# YOUR TASK
Format the listing below as a Markdown table with the columns Row and Line, one numbered row for each line of text and no rows for blank lines. Leave the pictures out of the table.

#### TASK MATERIAL

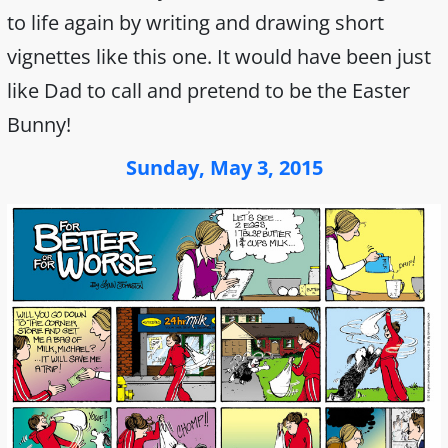
to life again by writing and drawing short
vignettes like this one. It would have been just
like Dad to call and pretend to be the Easter
Bunny!
Sunday, May 3, 2015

########

# EXERCISE ANSWER
| Row | Line |
|---|---|
| 1 | to life again by writing and drawing short |
| 2 | vignettes like this one. It would have been just |
| 3 | like Dad to call and pretend to be the Easter |
| 4 | Bunny! |
| 5 | Sunday, May 3, 2015 |